Allocating the Windfall
—Restoring Budget Resilience

In the upcoming budget cycle, there are three reasons why the Legislature may want to consider dedicating about $13 billion, or about half of the anticipated windfall, to restoring the state’s fiscal resilience. The first recognizes that replenishing reserves, repaying internal borrowing, and restoring supplemental pension payments—which together represent the lion’s share of the state’s budget resilience—all are one-time resource commitments. Restricting the use of a large one-time resource for one-time purposes, such as rebuilding budget resilience, would be in well-advised agreement with public finance theory. The alternative—funding ongoing expenditures with a one-time resource—would worsen the state’s oncoming structural imbalance.

Second, rebuilding budget resilience is crucial to ensuring that the state can maintain its safety net programs when they are needed most—in times of economic stress. Consider the most recently completed budget process. From January to May 2020, projected tax revenues for the upcoming fiscal year (2020‑21) underwent an unprecedented $42 billion downward revision. Within just a few weeks, the budget process was upended from a discussion about how to allocate a surplus into the much less welcome task of solving a large anticipated deficit problem. Moreover, the situation presented the Legislature with a difficult dilemma. On one hand, revised estimates indicated that tax revenues would be insufficient to cover the state’s commitments. On the other hand, preservation of key safety net programs, which assumed an increasingly mission-critical role given the unfolding public health and economic crises, had become more important. Ultimately, the Legislature was able to sustain these programs while balancing the budget, but only by accessing reserves and other forms of fiscal flexibility. To a significant extent, the Legislature deserves credit for its prior multiyear commitment to building budget resilience following the Great Recession. Elevating budget resilience as a fiscal priority again now may seem premature considering the unresolved pandemic and still-high unemployment rate. On this point, however, it is worth remembering that when the state commenced its prior budget resilience efforts in 2012, its recovery from the Great Recession was incomplete.

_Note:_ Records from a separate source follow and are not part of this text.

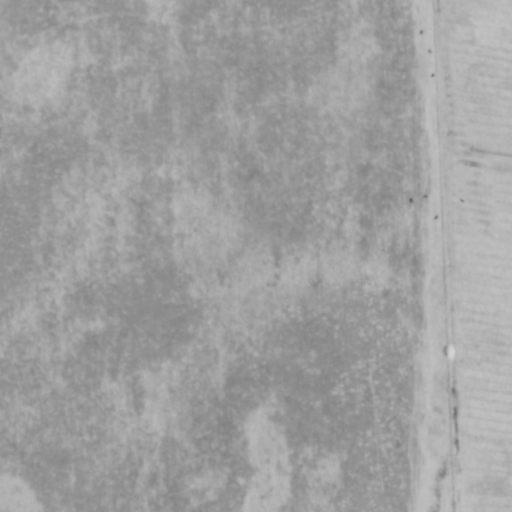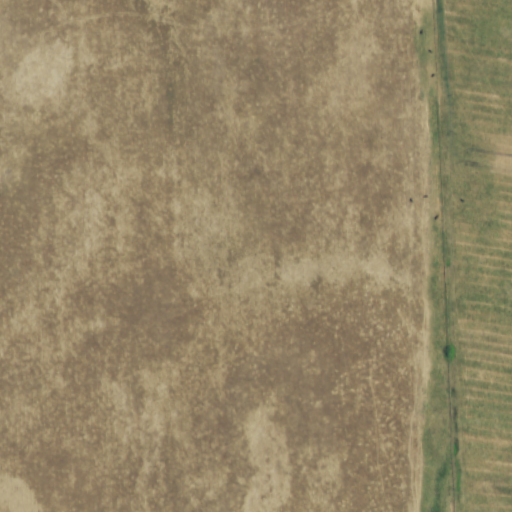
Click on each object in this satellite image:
crop: (256, 256)
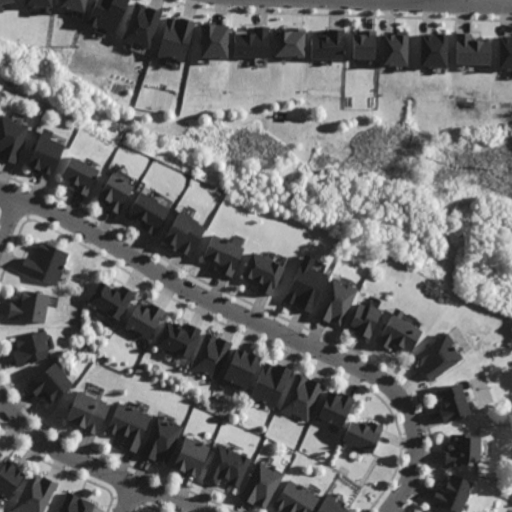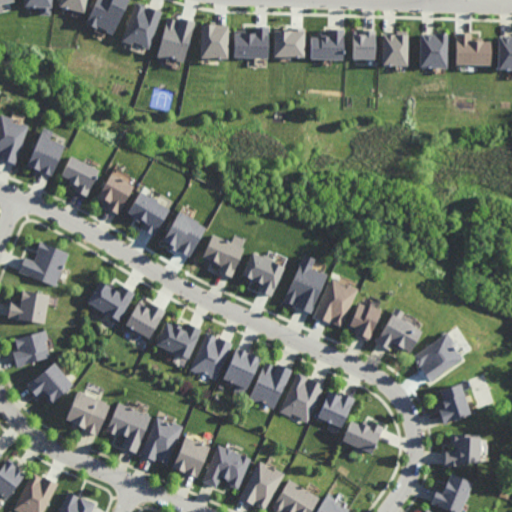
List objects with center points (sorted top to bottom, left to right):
road: (403, 1)
building: (4, 3)
building: (72, 4)
building: (39, 5)
road: (512, 5)
building: (106, 14)
building: (141, 25)
building: (174, 38)
building: (213, 41)
building: (251, 43)
building: (288, 43)
building: (363, 44)
building: (327, 45)
building: (393, 48)
building: (432, 50)
building: (471, 50)
building: (504, 52)
building: (10, 138)
building: (11, 138)
building: (44, 153)
building: (45, 154)
building: (79, 174)
building: (79, 175)
building: (115, 192)
building: (113, 193)
building: (147, 211)
building: (147, 212)
building: (184, 233)
building: (183, 234)
building: (225, 243)
building: (223, 253)
building: (267, 259)
building: (44, 263)
building: (44, 264)
building: (262, 272)
building: (309, 278)
building: (304, 285)
building: (110, 299)
building: (111, 299)
building: (335, 302)
building: (336, 303)
building: (29, 307)
building: (29, 307)
road: (263, 317)
building: (144, 318)
building: (145, 318)
building: (363, 319)
building: (364, 320)
building: (398, 331)
building: (180, 334)
building: (400, 335)
building: (178, 339)
building: (31, 348)
building: (31, 349)
building: (210, 354)
building: (210, 355)
building: (436, 357)
building: (437, 357)
building: (240, 369)
building: (241, 369)
building: (50, 383)
building: (50, 384)
building: (269, 384)
building: (270, 384)
building: (301, 397)
building: (302, 397)
building: (452, 403)
building: (452, 403)
building: (336, 406)
road: (17, 407)
building: (334, 408)
building: (86, 412)
building: (88, 413)
building: (128, 425)
building: (129, 426)
building: (362, 435)
building: (160, 440)
building: (162, 441)
building: (462, 449)
building: (462, 450)
building: (0, 454)
building: (0, 454)
building: (192, 456)
building: (189, 457)
building: (225, 467)
building: (226, 467)
building: (8, 478)
building: (9, 478)
building: (260, 485)
building: (261, 485)
building: (452, 493)
building: (35, 494)
building: (35, 494)
building: (452, 494)
road: (126, 499)
building: (294, 499)
building: (295, 499)
building: (75, 503)
building: (75, 504)
building: (329, 506)
building: (331, 506)
building: (425, 510)
building: (427, 510)
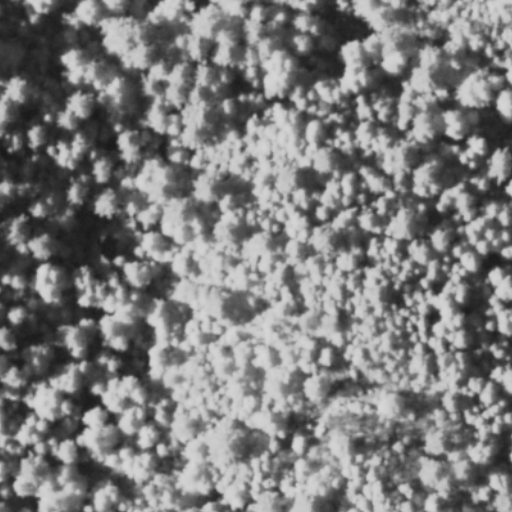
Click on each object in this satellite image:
river: (360, 43)
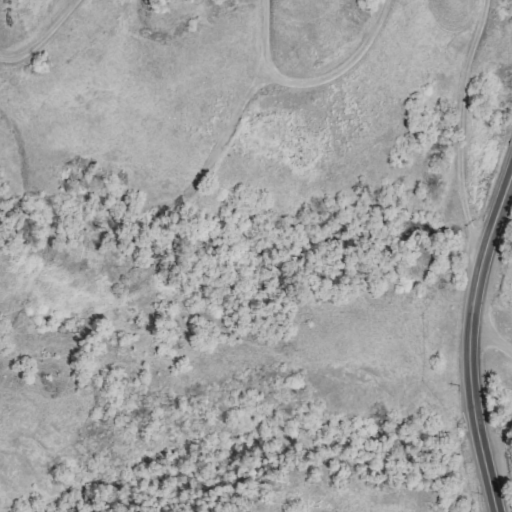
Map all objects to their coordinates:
road: (315, 68)
road: (494, 340)
road: (476, 349)
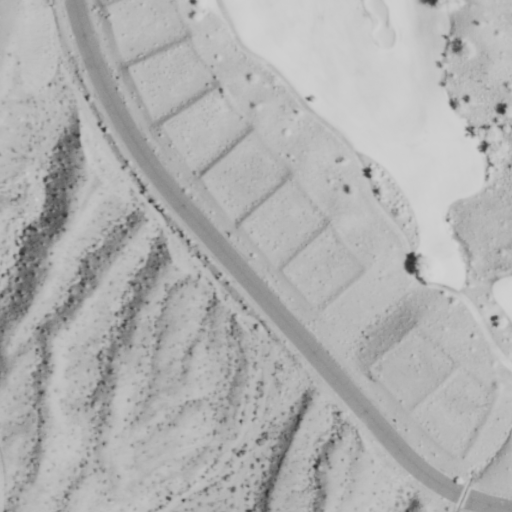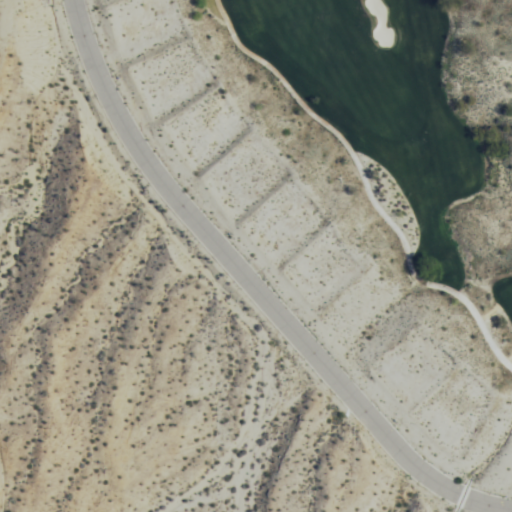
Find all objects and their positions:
park: (394, 137)
road: (257, 287)
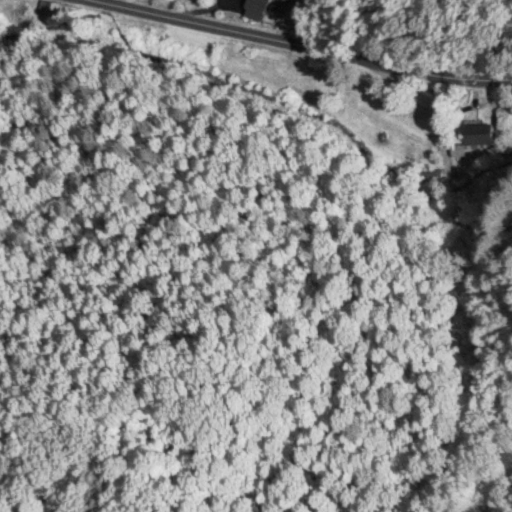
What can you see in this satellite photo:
building: (263, 8)
road: (300, 46)
building: (475, 135)
building: (431, 175)
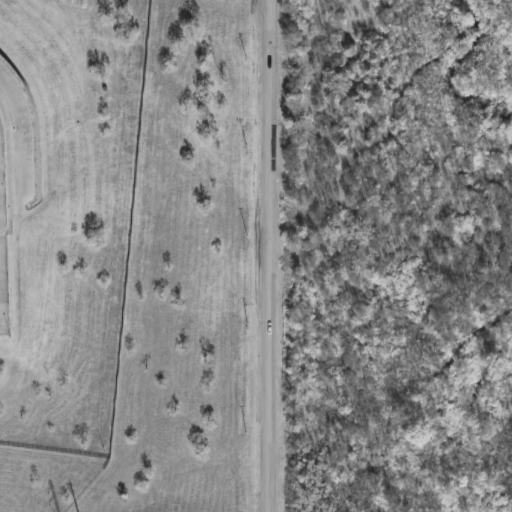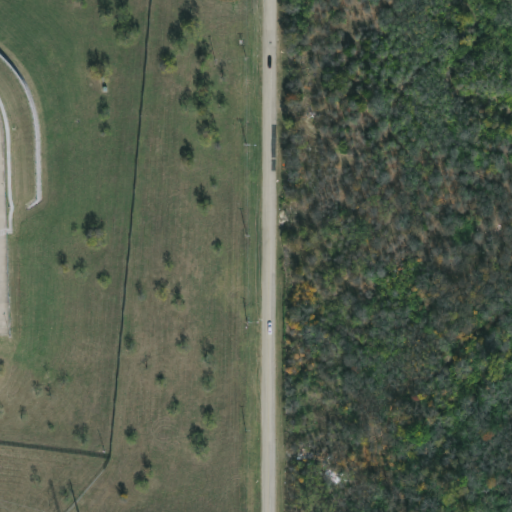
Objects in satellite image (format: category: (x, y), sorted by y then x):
road: (271, 256)
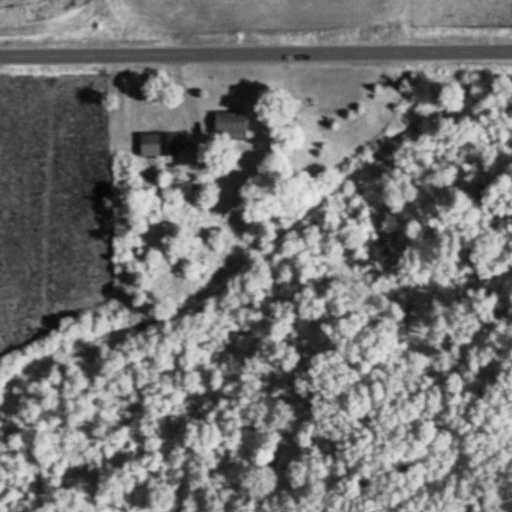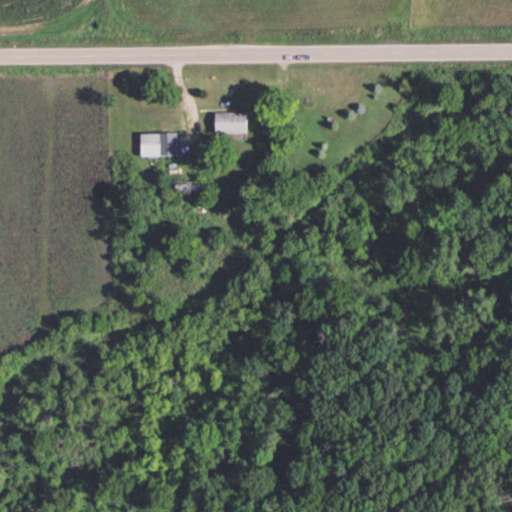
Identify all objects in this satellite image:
crop: (42, 13)
crop: (247, 16)
road: (256, 53)
building: (230, 121)
building: (158, 142)
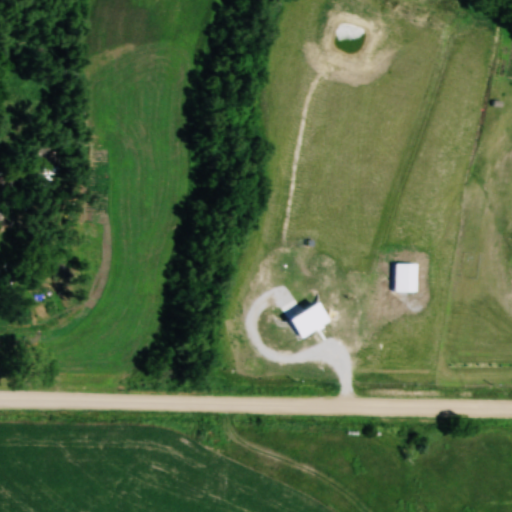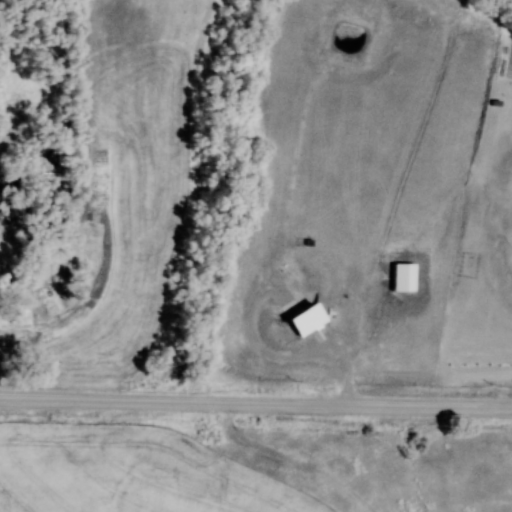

Finally, there is some urgency to rebuilding the state’s budget resilience in the upcoming budget cycle. Recall that the windfall is the difference between the lower revenues assumed in the current budget and actual (considerably higher) tax collections. There is no basis for expecting this dynamic to repeat. Furthermore, given the impending structural imbalance, it is unclear when another opportunity to meaningfully restore the state’s budget resilience will present itself.

Allocating the Windfall
—Pandemic Response

Alongside the restoration of budget resilience, the Legislature could direct the balance of the windfall—potentially around $13 billion—to a more robust pandemic counteroffensive than was feasible in the spring. These one-time resources would be particularly well-suited to provide near-term mitigation of various public health, economic, and educational harms caused by the pandemic. Our office stands ready to provide analytical assistance to the Legislature as it considers its options on this front.

Consider Proactive Steps to Address Oncoming Operating Deficits

Regarding the structural deficit, our twofold recommendation—to avoid new ongoing commitments and make some initial progress in shrinking the projected problem—would be a good start. Most likely, in the coming years the Legislature will have to consider policy changes to reduce expenditures or increase revenues. While our forecast is susceptible to error, especially given the extraordinary economic uncertainty that exists, we think the revenue growth needed to eliminate the deficit naturally is unlikely. However, the gathering one-time windfall provides a crucial advantage. Prudently managed, this fiscal cushion can buy time for the Legislature to phase-in policy changes while simultaneously allowing it to protect legislative priorities.